Section: New Results
New abstraction to manage hardware topologies in MPI applications
Since the end of year 2016, we have been working on new abstractions and mechanisms that can allow the programmer to take advantage of the underlying hardware topology in their parallel applications developed in MPI. For instance, taking into account the intricate network/memory hierarchy can lead to substantial improvements in communication performance and reduce altogether the overall execution time of the application. However, it is important to find the relevant level of abstraction, as too much details are not usable practically because the programmer is not a a hardware specialist most of the time. Also, MPI being hardware-agnostic, it is important to find means to use the hardware specifics without being tied to a particular architecture or hardware design.
With these goals in mind, we proposed the Hsplit (see Section 6.1) libray that implements a solution based on a well-known MPI concept, the communicators (that can be seen as groups of communicating processes) [7], [19]. With Hsplit , each level in the hardware hierarchy is accessible through a dedicated communicator. In this way, the programmer can leverage the underlying hierarchy in their application quite simply . The current implementation of Hsplit is based on both hwloc and netloc .

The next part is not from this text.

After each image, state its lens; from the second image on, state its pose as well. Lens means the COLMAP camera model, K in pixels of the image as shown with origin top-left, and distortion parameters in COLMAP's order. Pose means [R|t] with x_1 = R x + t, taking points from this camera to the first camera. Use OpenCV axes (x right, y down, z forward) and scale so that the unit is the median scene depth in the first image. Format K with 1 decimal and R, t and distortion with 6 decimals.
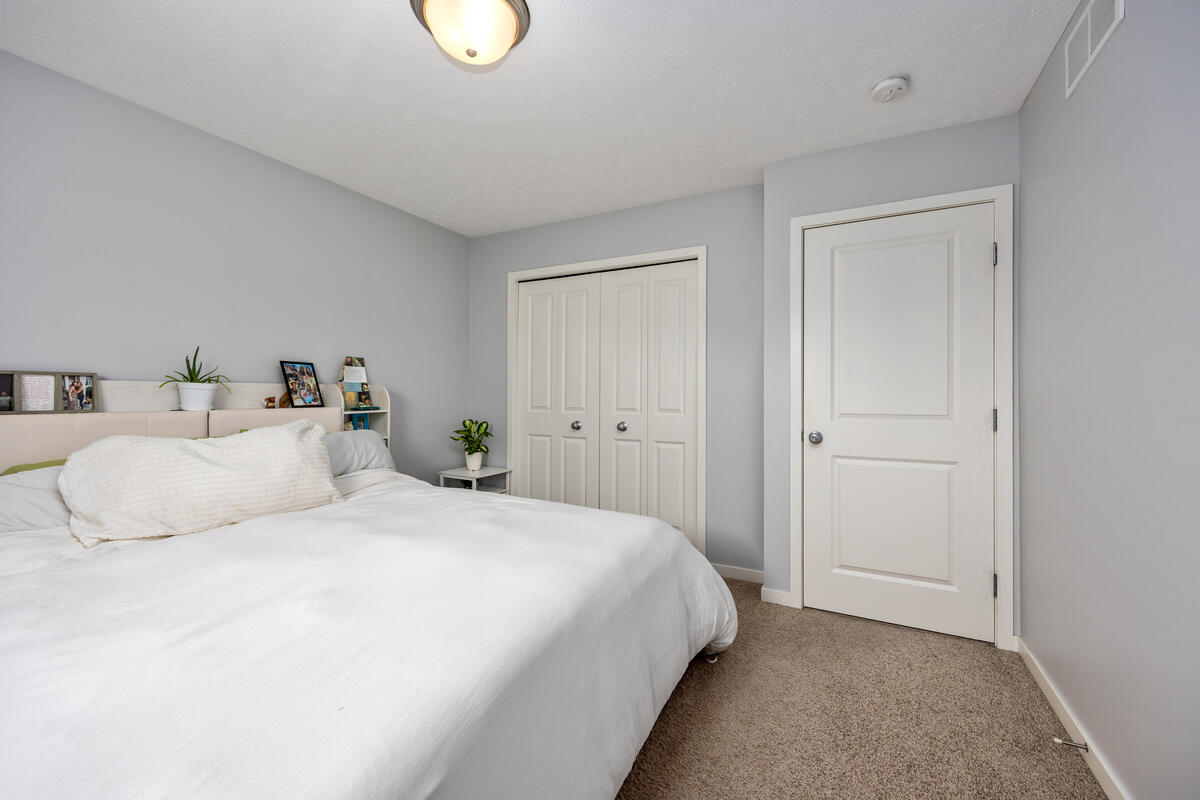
lens RADIAL K [[503.4, 0, 603.3], [0, 503.4, 403.2], [0, 0, 1]] dist [0.002016, 0.000119]
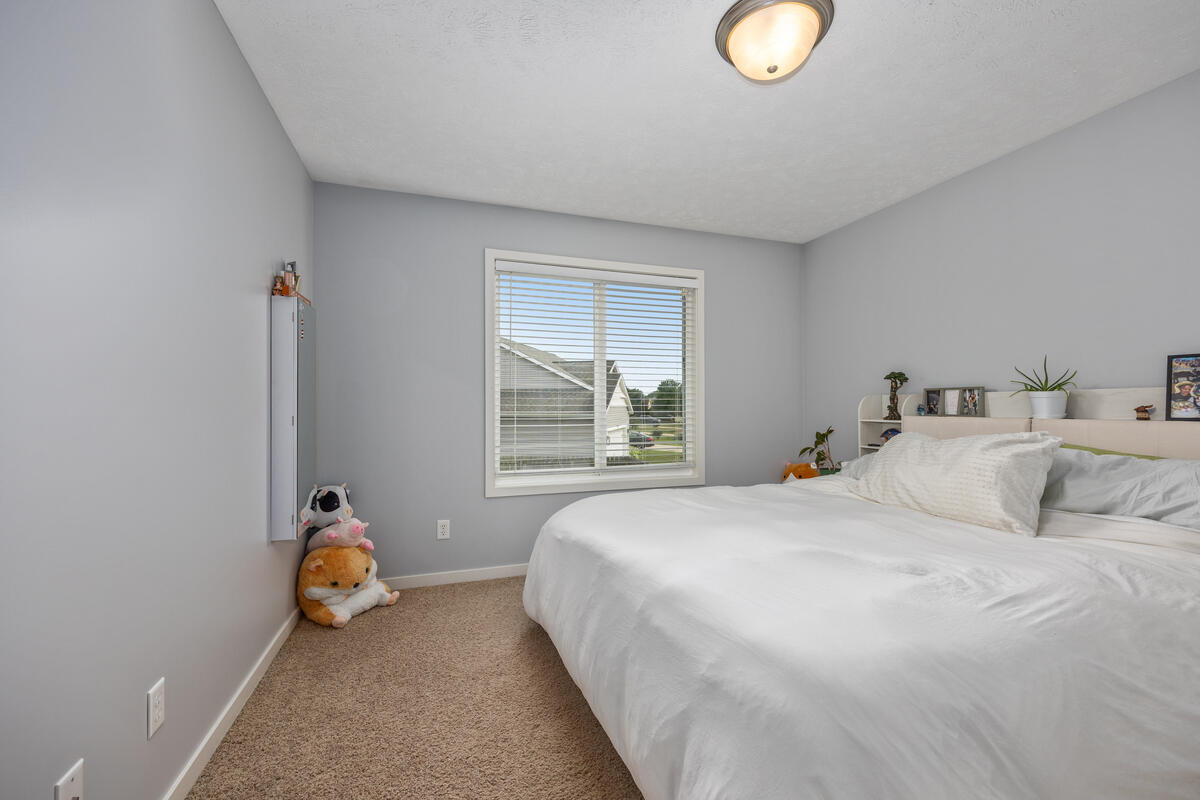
lens RADIAL K [[503.4, 0, 603.3], [0, 503.4, 403.2], [0, 0, 1]] dist [0.002016, 0.000119]
pose [[-0.692210, -0.000196, -0.721696, 0.599908], [-0.008418, 0.999934, 0.007802, -0.019159], [0.721647, 0.011476, -0.692166, 1.204631]]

This work led to the creation of a new active working group within the MPI Forum, coordinated and led by Inria.
Also, this work has lead to the joint developement of the Hippo software with the CERFACS. Thanks to this piece of software, hybrid OpenMP/MPI applications can leverage the underlying physical hierarchy in order to better place MPI processes and OpenMP threads. This is particularly useful in a context where the application is composed of several kernels that use their own placement and mapping policy for processes and threads to achieve the best performance. Thanks to Hsplit and hwloc , CERFACS is now able to write codes in a more portable fashion without to solely rely on interactions of OpenMP and MPI runtimes for mapping and binding of processes/threads management.